Selain dari sedekah bumi sesuai dengan yang sudah
disebutkan diatas kampung kami mempunyai satu tradisi yang unik dan tradisi ini
berupa upacara “Nundanken” upacara yang dilakukan jika perlu, harus dan
mendesak. Nundanken adalah ibaratnya segala penyakit baik menyerang kepada
masyarakat secara kelompok atau menyeluruh dan tidak bisa disembuhkan oleh para
medis atau bahkan penyakit ini bisa menyerang kepada hewan, tumbuh-tumbuhan
seperti palawija, huma, tanaman padi dan sebagainya. Satu alternatif adalah
melakukan upacara nundanken dengan maksud untuk membuang segala penyakit baik
yang menyerang manusia, hewan dan tumbuh-tumbuhan akan dibuang atau di pindahkan
ke daerah lain “tidak terlihat”.
Para dongkol mengartikan sebuah pepatah “Micen
jejendel kakebel urang” yang mempunyai arti segala penyakit yang menyerang
tubuh manusia, hewan dan tumbuhan maka hilanglah segala penyakit yang melekat
sampai terbuang ke tempat yang pantas untuk kau huni.

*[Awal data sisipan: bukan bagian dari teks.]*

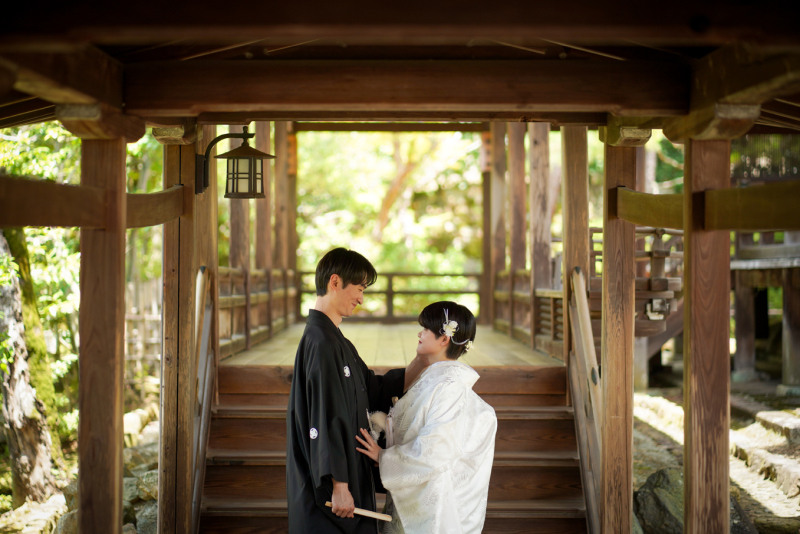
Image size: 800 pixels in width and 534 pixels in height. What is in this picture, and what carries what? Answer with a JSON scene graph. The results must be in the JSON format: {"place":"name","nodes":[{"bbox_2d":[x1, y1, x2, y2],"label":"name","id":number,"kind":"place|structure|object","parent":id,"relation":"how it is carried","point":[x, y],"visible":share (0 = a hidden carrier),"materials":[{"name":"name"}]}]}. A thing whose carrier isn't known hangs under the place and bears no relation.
{"place":"outdoors","nodes":[
{"label":"outdoors","id":0,"kind":"place"},
{"bbox_2d":[0,397,159,533],"label":"rocky ground","id":1,"kind":"structure","parent":0,"point":[144,470],"materials":[{"name":"stone"}]},
{"bbox_2d":[0,226,66,503],"label":"tree trunk","id":2,"kind":"object","parent":1,"relation":"on","point":[14,469],"visible":0.85,"materials":[{"name":"brown"}]},
{"bbox_2d":[0,495,68,533],"label":"rock","id":3,"kind":"object","parent":1,"relation":"on","point":[46,512],"visible":0.78,"materials":[{"name":"stone"}]},
{"bbox_2d":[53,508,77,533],"label":"rock","id":4,"kind":"object","parent":1,"relation":"on","point":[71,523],"visible":0.48,"materials":[{"name":"grey stone"}]},
{"bbox_2d":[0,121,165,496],"label":"tree","id":5,"kind":"object","parent":1,"relation":"on","point":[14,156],"visible":0.48,"materials":[{"name":"green plant"}]},
{"bbox_2d":[76,124,131,533],"label":"wooden pillar","id":6,"kind":"structure","parent":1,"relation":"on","point":[121,492],"materials":[{"name":"brown wood"}]},
{"bbox_2d":[0,176,188,228],"label":"wooden beam","id":7,"kind":"structure","parent":6,"relation":"attached to","point":[47,223],"materials":[{"name":"brown wood"}]},
{"bbox_2d":[122,408,152,444],"label":"rock","id":8,"kind":"object","parent":1,"relation":"on","point":[130,422],"visible":0.55,"materials":[{"name":"stone"}]},
{"bbox_2d":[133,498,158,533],"label":"rock","id":9,"kind":"object","parent":1,"relation":"on","point":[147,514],"visible":0.49,"materials":[{"name":"grey stone"}]},
{"bbox_2d":[135,468,158,501],"label":"rock","id":10,"kind":"object","parent":1,"relation":"on","point":[151,483],"visible":0.4,"materials":[{"name":"grey stone"}]},
{"bbox_2d":[220,321,564,366],"label":"wooden floor","id":11,"kind":"structure","parent":0,"point":[368,330],"materials":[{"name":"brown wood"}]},
{"bbox_2d":[218,265,297,358],"label":"wooden railing","id":12,"kind":"object","parent":11,"relation":"on","point":[234,299],"visible":0.42,"materials":[{"name":"brown wood"}]},
{"bbox_2d":[296,270,480,321],"label":"wooden railing","id":13,"kind":"object","parent":11,"relation":"on","point":[414,274],"visible":0.58,"materials":[{"name":"brown wood"}]},
{"bbox_2d":[487,123,506,325],"label":"wooden pillar","id":14,"kind":"structure","parent":11,"relation":"on","point":[497,164],"materials":[{"name":"brown wood"}]},
{"bbox_2d":[492,269,563,357],"label":"wooden railing","id":15,"kind":"object","parent":11,"relation":"on","point":[556,291],"visible":0.46,"materials":[{"name":"brown wood"}]},
{"bbox_2d":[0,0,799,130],"label":"wooden roof","id":16,"kind":"structure","parent":0,"point":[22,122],"materials":[{"name":"brown wood"}]},
{"bbox_2d":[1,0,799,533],"label":"wooden pavilion","id":17,"kind":"structure","parent":0,"point":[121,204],"materials":[{"name":"brown wood"}]},
{"bbox_2d":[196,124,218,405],"label":"wooden pillar","id":18,"kind":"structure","parent":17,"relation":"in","point":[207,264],"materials":[{"name":"brown wood"}]},
{"bbox_2d":[629,379,799,533],"label":"ground","id":19,"kind":"structure","parent":0,"point":[659,433],"materials":[{"name":"stone"}]},
{"bbox_2d":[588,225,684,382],"label":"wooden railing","id":20,"kind":"object","parent":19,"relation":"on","point":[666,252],"visible":0.36,"materials":[{"name":"brown wood"}]},
{"bbox_2d":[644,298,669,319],"label":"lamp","id":21,"kind":"object","parent":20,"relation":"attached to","point":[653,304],"visible":0.87,"materials":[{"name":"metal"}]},
{"bbox_2d":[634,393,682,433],"label":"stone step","id":22,"kind":"object","parent":19,"relation":"on","point":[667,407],"visible":0.57,"materials":[{"name":"stone"}]},
{"bbox_2d":[634,466,684,533],"label":"rock","id":23,"kind":"object","parent":19,"relation":"on","point":[650,483],"visible":0.59,"materials":[{"name":"grey stone"}]},
{"bbox_2d":[680,125,731,533],"label":"wooden pillar","id":24,"kind":"structure","parent":19,"relation":"on","point":[684,441],"materials":[{"name":"brown wood"}]},
{"bbox_2d":[616,182,799,231],"label":"wooden beam","id":25,"kind":"structure","parent":24,"relation":"attached to","point":[781,224],"materials":[{"name":"brown wood"}]},
{"bbox_2d":[728,493,757,533],"label":"rock","id":26,"kind":"object","parent":19,"relation":"on","point":[738,508],"visible":0.35,"materials":[{"name":"grey stone"}]},
{"bbox_2d":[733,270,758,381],"label":"wooden pillar","id":27,"kind":"structure","parent":19,"relation":"on","point":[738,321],"materials":[{"name":"brown wood"}]},
{"bbox_2d":[731,410,799,502],"label":"stone step","id":28,"kind":"object","parent":19,"relation":"on","point":[767,418],"visible":0.88,"materials":[{"name":"grey stone"}]},
{"bbox_2d":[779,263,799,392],"label":"wooden pillar","id":29,"kind":"structure","parent":19,"relation":"on","point":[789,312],"materials":[{"name":"brown wood"}]},
{"bbox_2d":[730,229,799,391],"label":"wooden building","id":30,"kind":"structure","parent":0,"point":[738,315],"materials":[{"name":"brown wood"}]},
{"label":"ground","id":31,"kind":"structure","parent":0},
{"bbox_2d":[124,278,162,383],"label":"wooden fence","id":32,"kind":"object","parent":31,"relation":"on","point":[155,340],"visible":0.29,"materials":[{"name":"brown wood"}]},
{"bbox_2d":[159,130,199,533],"label":"wooden pillar","id":33,"kind":"structure","parent":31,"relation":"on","point":[169,388],"materials":[{"name":"brown wood"}]},
{"bbox_2d":[193,266,216,529],"label":"stair railing","id":34,"kind":"object","parent":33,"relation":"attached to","point":[205,332],"visible":0.68,"materials":[{"name":"brown wood"}]},
{"bbox_2d":[196,126,275,197],"label":"lantern","id":35,"kind":"object","parent":33,"relation":"attached to","point":[213,140],"visible":0.98,"materials":[{"name":"black metal"}]},
{"bbox_2d":[228,125,250,267],"label":"wooden pillar","id":36,"kind":"structure","parent":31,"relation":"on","point":[237,207],"materials":[{"name":"brown wood"}]},
{"bbox_2d":[253,122,271,267],"label":"wooden pillar","id":37,"kind":"structure","parent":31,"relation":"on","point":[263,133],"materials":[{"name":"brown wood"}]},
{"bbox_2d":[273,122,294,267],"label":"wooden pillar","id":38,"kind":"structure","parent":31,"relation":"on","point":[281,204],"materials":[{"name":"brown wood"}]},
{"bbox_2d":[285,247,413,533],"label":"man","id":39,"kind":"object","parent":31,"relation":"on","point":[353,277],"visible":0.96},
{"bbox_2d":[324,501,392,522],"label":"folding fan","id":40,"kind":"object","parent":39,"relation":"in","point":[362,512],"visible":0.81,"materials":[{"name":"beige wood"}]},
{"bbox_2d":[294,128,479,277],"label":"tree","id":41,"kind":"object","parent":31,"relation":"on","point":[363,204],"visible":0.37,"materials":[{"name":"plant"}]},
{"bbox_2d":[197,361,585,533],"label":"wooden staircase","id":42,"kind":"structure","parent":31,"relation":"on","point":[221,470],"materials":[{"name":"brown wood"}]},
{"bbox_2d":[354,301,497,533],"label":"woman","id":43,"kind":"object","parent":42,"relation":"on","point":[403,503],"visible":0.98},
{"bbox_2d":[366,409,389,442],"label":"tassel","id":44,"kind":"object","parent":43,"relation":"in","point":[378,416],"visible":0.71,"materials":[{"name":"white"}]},
{"bbox_2d":[567,263,602,533],"label":"stair railing","id":45,"kind":"object","parent":42,"relation":"attached to","point":[578,332],"visible":0.75,"materials":[{"name":"brown wood"}]},
{"bbox_2d":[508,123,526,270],"label":"wooden pillar","id":46,"kind":"structure","parent":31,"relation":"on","point":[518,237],"materials":[{"name":"brown wood"}]},
{"bbox_2d":[528,124,551,290],"label":"wooden pillar","id":47,"kind":"structure","parent":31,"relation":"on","point":[540,268],"materials":[{"name":"brown wood"}]},
{"bbox_2d":[560,124,589,365],"label":"wooden pillar","id":48,"kind":"structure","parent":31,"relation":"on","point":[573,209],"materials":[{"name":"brown wood"}]},
{"bbox_2d":[599,127,638,533],"label":"wooden pillar","id":49,"kind":"structure","parent":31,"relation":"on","point":[614,497],"materials":[{"name":"brown wood"}]}
]}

Upacara ini tidak bisa
dilakukan siang hari melainkan dilakukan hanya untuk malam hari saja.
Masyarakat dikumpulkan dalam sebuah tempat guna untuk keberlangsungan upacara
dimulai. Biasanya masyarakat itu sendiri diwajibkan membawa berbagai pakaian
atau kain yang sudah tidak layak lagi digunakan, dan membawa obor guna
penerangan jalan. Bukan hanya itu saja yang harus disiapkan berbagai
perlengkapan lainnya juga harus disiapkan seperti sesajen berupa kemenyan, daun
sereh, apu, jambe, bawang merah, bawang putih, cabe merah, dawegan hejo dan
saranggey padi.
Ritual atau upacara ini tepatnya dilakukan minimal
setelah sholat isya sekitar pukul 08.00, berjalan menyusuri jalan yang sudah
diberi petunjuk oleh para dongkol dan sesepuh dengan jarak tempuh biasanya 4 km
kita berjalan sampai ke perbatasan cijolong. Batas desa boja dengan pangadegan.
Dalam perjalanan tidak boleh ada yang melamun dalam artian pikirannya kosong
melainkan harus mengeluarkan sebuah kalimat
hayu urang micen jejendel kakebel urang.
Setelah sampai pada perbatasan seluruh warga disuruh
berkumpul membentuk sebuah lingkaran dan upacara segera dimulai dengan dipandu
oleh sesepuh dan para dongkol, perlengkapan upacara seperti sereh, apu, dawegan
dan sebagainya harus tepat diletakan di pinggir tumpukan baju bekas yang siap
dibakar. Setelah pemimpin upacara ini selesai membaca doa, tumpukan kain siap
dibakar dan sesajen dikubur. Kegiatan upacara ini bertujuan supaya segala
penyakit yang menyerang tubuh kita, hewan dan tumbuhan bisa pergi dan hilang
menjadi lebu, dan terkubur bersama bumi.
Kedua upacara ini sampai saat ini masih dilaksanakan
atau dilakukan oleh kampung kami dengan sebab masih adanya kekuatan suatau
nilai budaya dan tradisi peninggalan atau warisan dari leluhur yang harus
dijaga sampai akhir zaman. Dengan begitu layaknya kita sebagai wayang kehidupan
yang tidak tahu mengapa itu ada dan apa alasannya tidak harus kita
permasalahkan yang penting itu adalah tradisi dan nilai budaya yang tidak boleh
kita asingkan dan hilangkan. Kekuatan dari sebuah upacara mempunyai arti
tersendiri. Dan kita tinggal mencari bukti-bukti yang ada tanpa berontak
mengadu keadaan.
“Sebuah nilai
dan tradisi yang kuat akan membawa kita kedalam sampan kehidupan yang mengalir”.